INFORMATION SUPPLIED:
↓

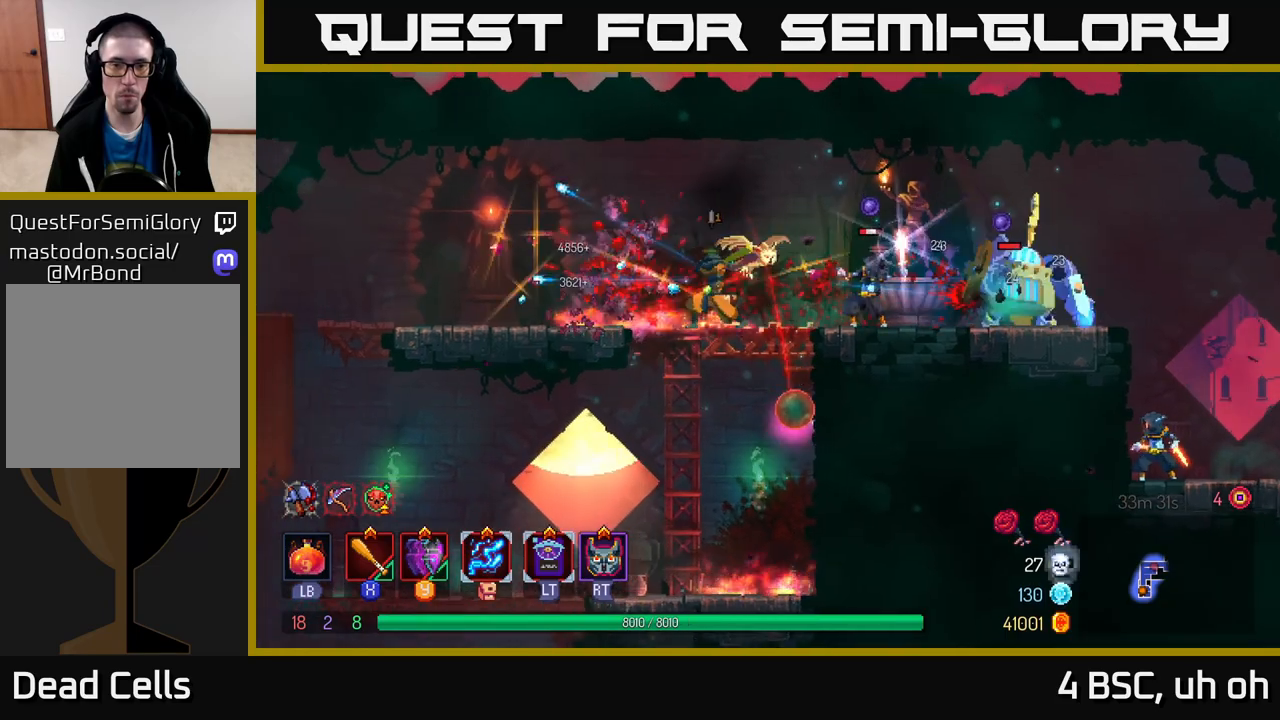
{"buttons": [], "left_stick": "right", "right_stick": "center", "events": [[50, "B", "down"], [217, "B", "up"], [450, "left_stick", "right"]]}
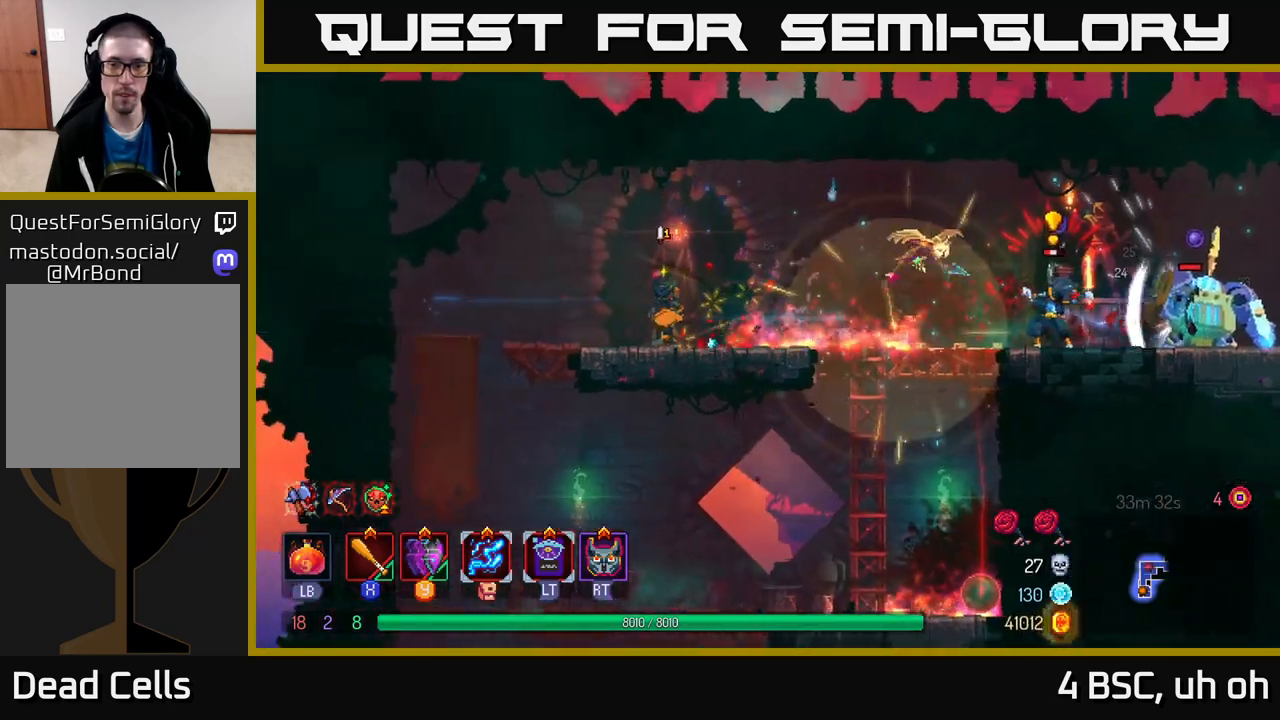
{"buttons": ["Y"], "left_stick": "right", "right_stick": "center", "events": [[433, "Y", "down"]]}
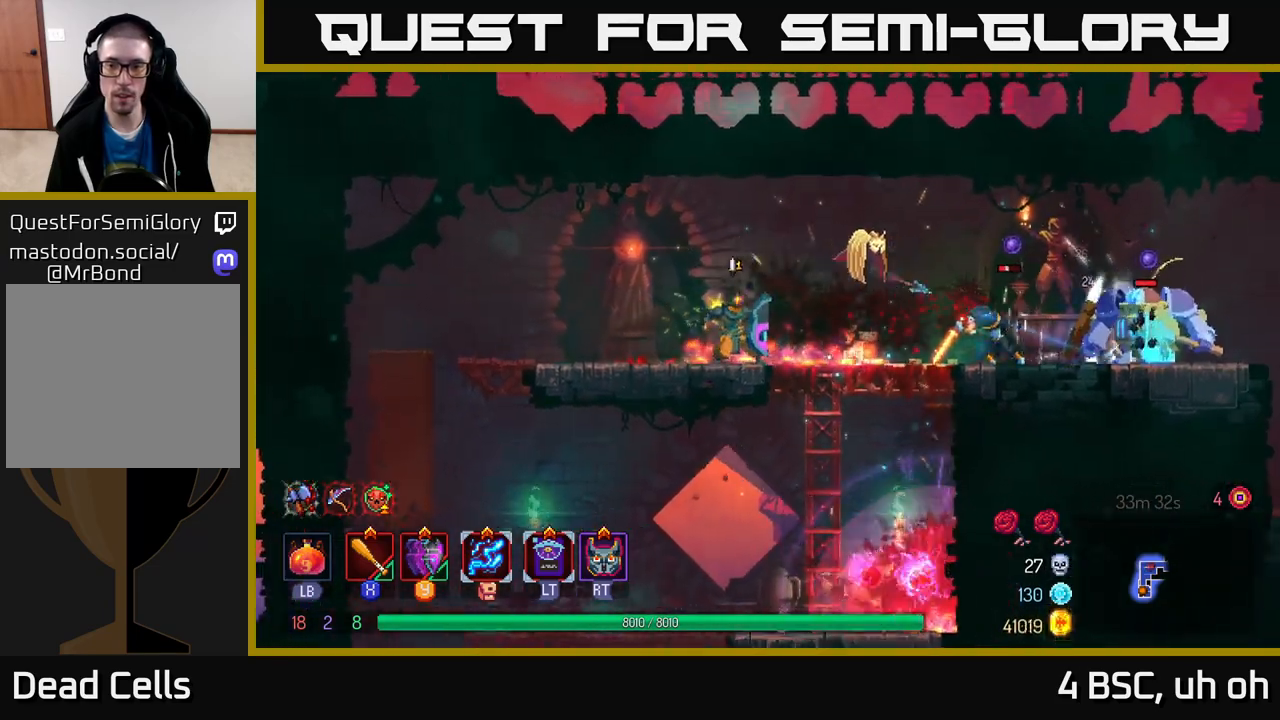
{"buttons": [], "left_stick": "right", "right_stick": "center", "events": [[50, "Y", "up"], [350, "X", "down"], [450, "X", "up"]]}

↑

Except for the pictures, the whole listing above should be transcribed exactly.

ANSWER SPACE:
{"buttons": [], "left_stick": "right", "right_stick": "center", "events": [[50, "B", "down"], [217, "B", "up"], [450, "left_stick", "right"]]}
{"buttons": ["Y"], "left_stick": "right", "right_stick": "center", "events": [[433, "Y", "down"]]}
{"buttons": [], "left_stick": "right", "right_stick": "center", "events": [[50, "Y", "up"], [350, "X", "down"], [450, "X", "up"]]}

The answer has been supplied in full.